(Saved data entries)
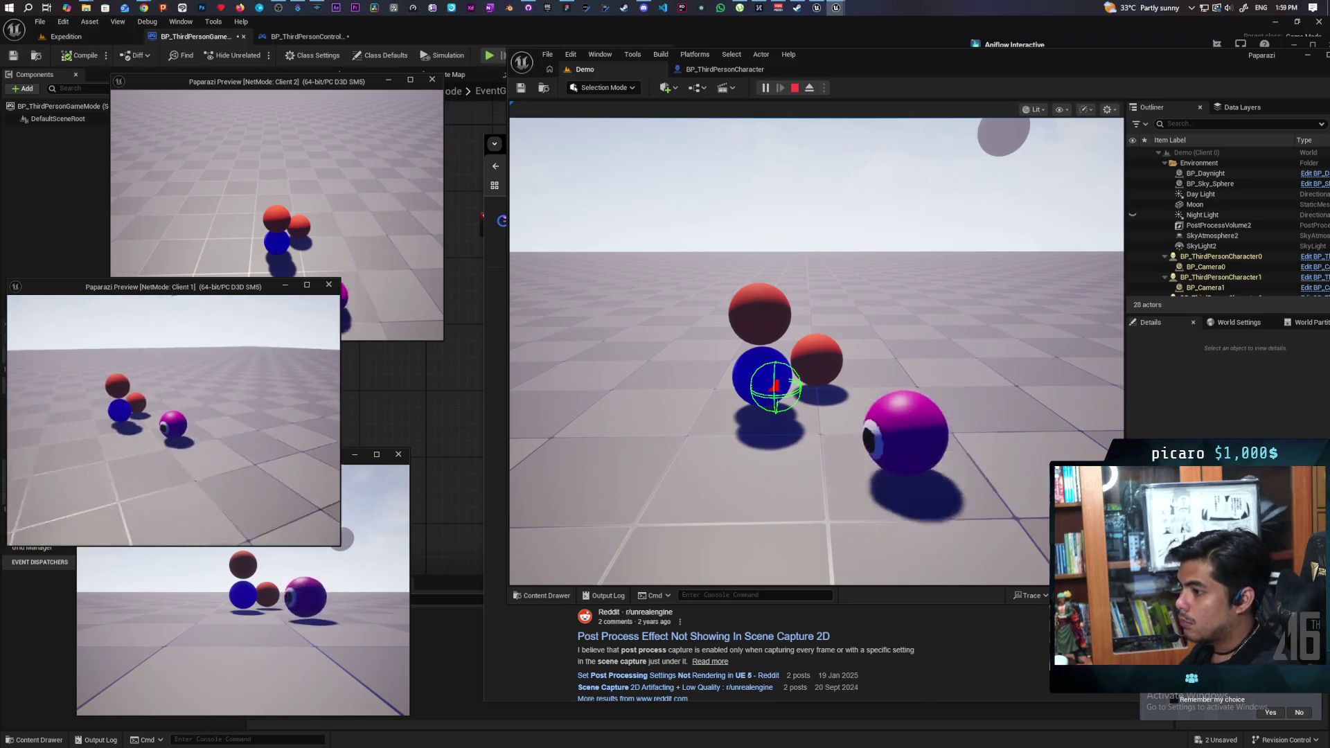
pyautogui.press('space')
pyautogui.press('alt+Tab')
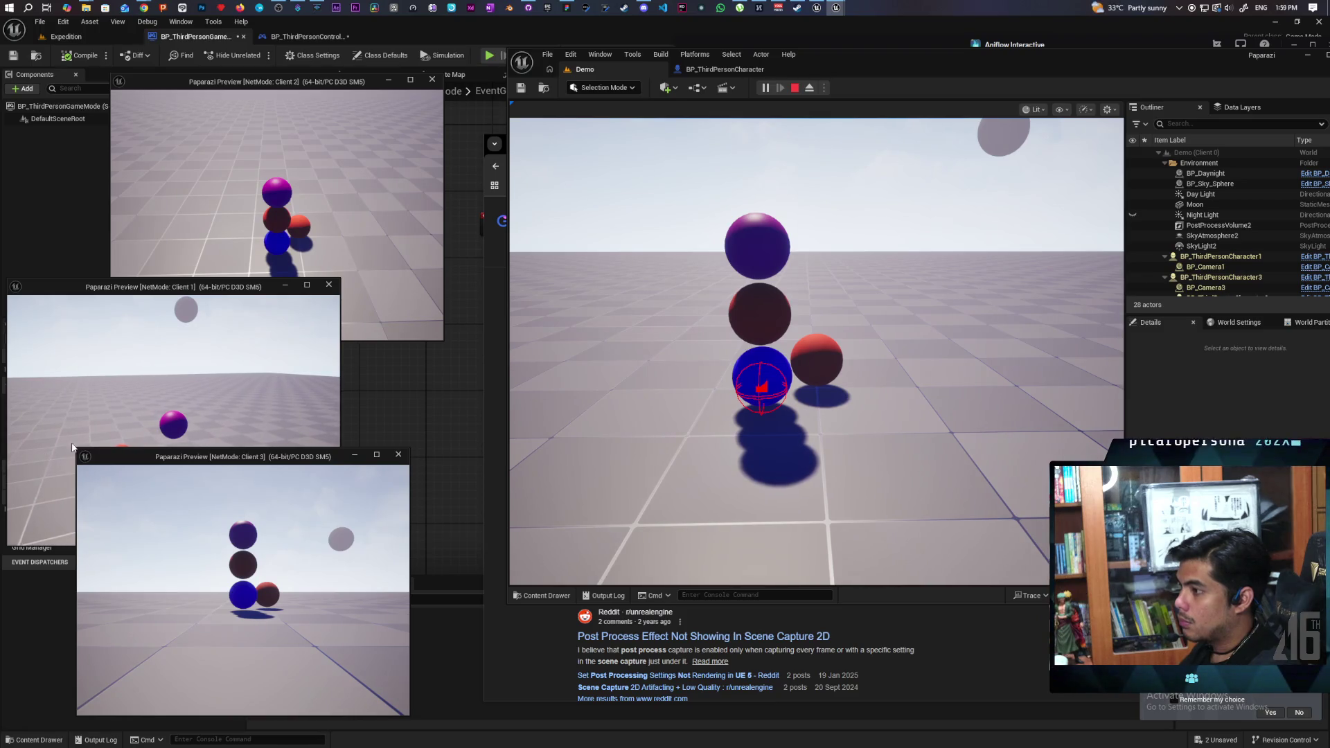
pyautogui.click(189, 401)
pyautogui.press('s')
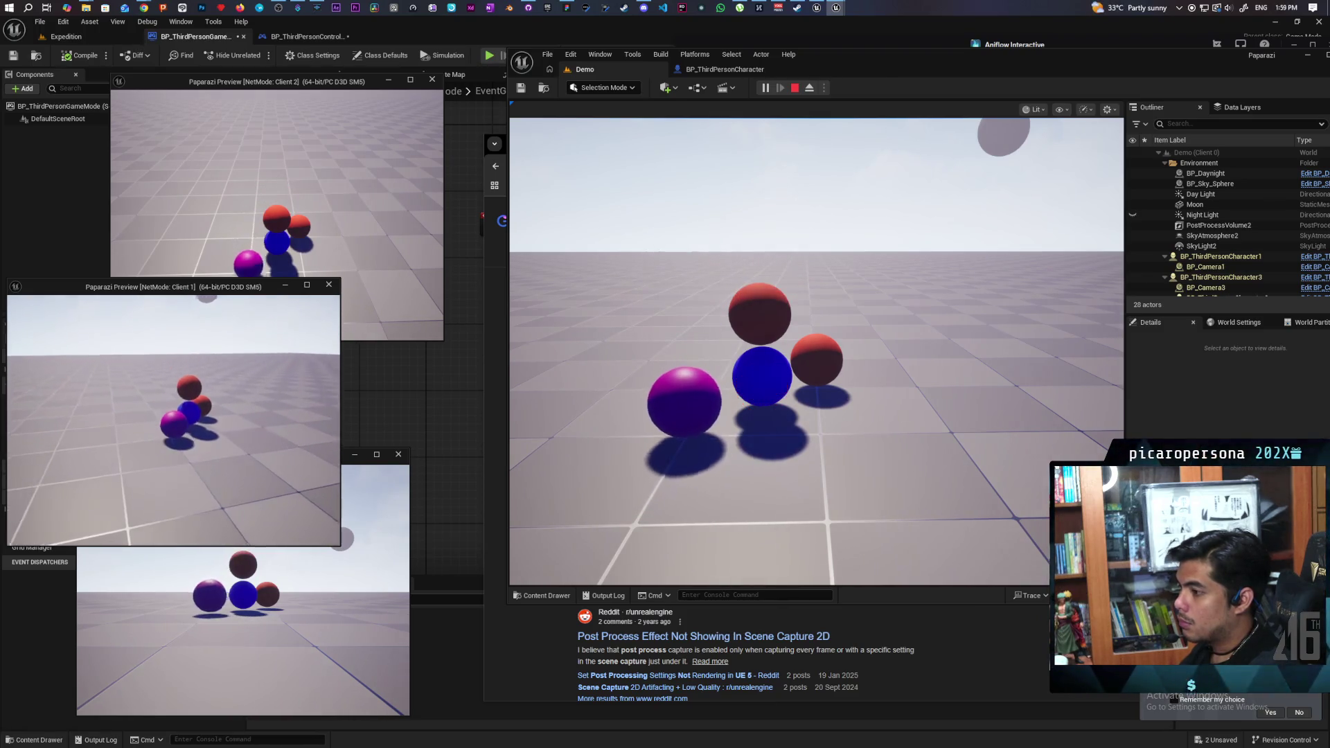
pyautogui.press('w')
pyautogui.press('w')
pyautogui.press('space')
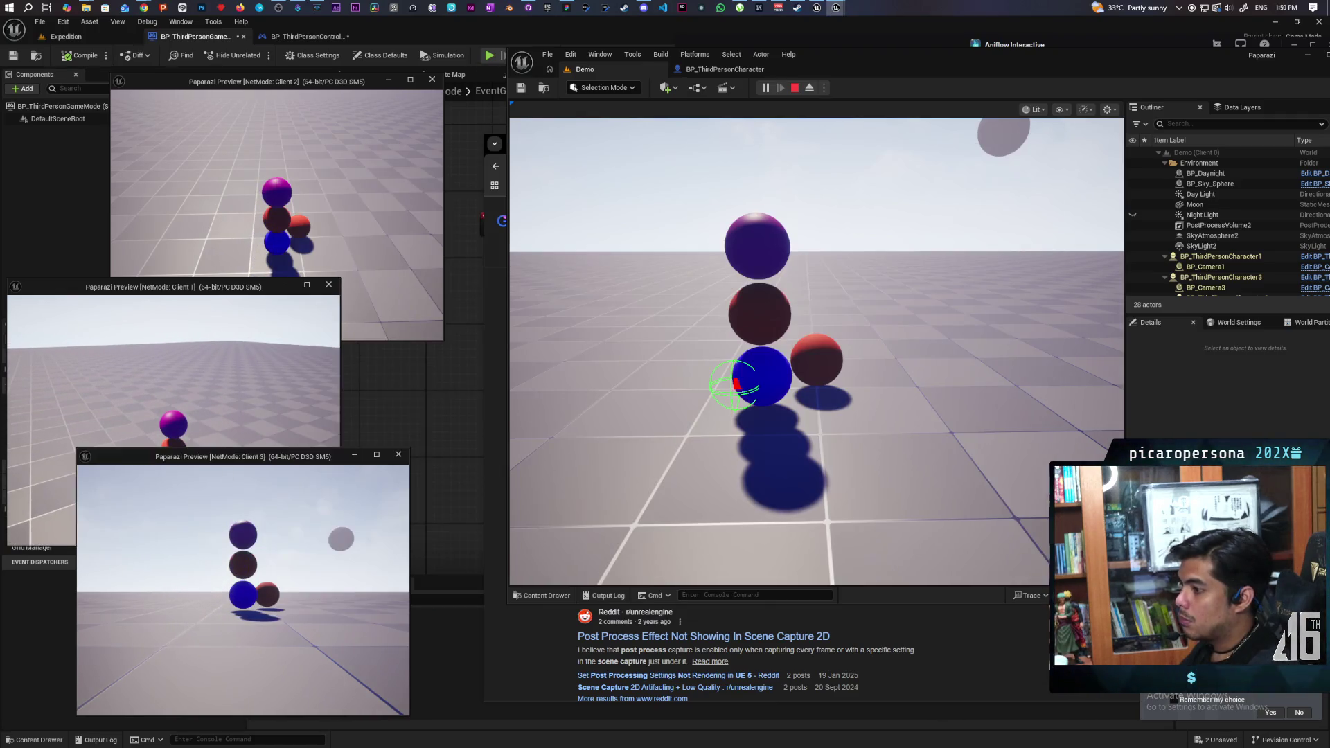
# Step: Steer the stacked pawns toward the main camera and raise the server character's camera
pyautogui.click(243, 623)
pyautogui.press('s')
pyautogui.press('w')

Task details: Would you please repeat the entries above verbatim, excluding each picture?

Written reply:
pyautogui.press('space')
pyautogui.press('alt+Tab')
pyautogui.click(189, 401)
pyautogui.press('s')
pyautogui.press('w')
pyautogui.press('w')
pyautogui.press('space')
# Step: Steer the stacked pawns toward the main camera and raise the server character's camera
pyautogui.click(243, 623)
pyautogui.press('s')
pyautogui.press('w')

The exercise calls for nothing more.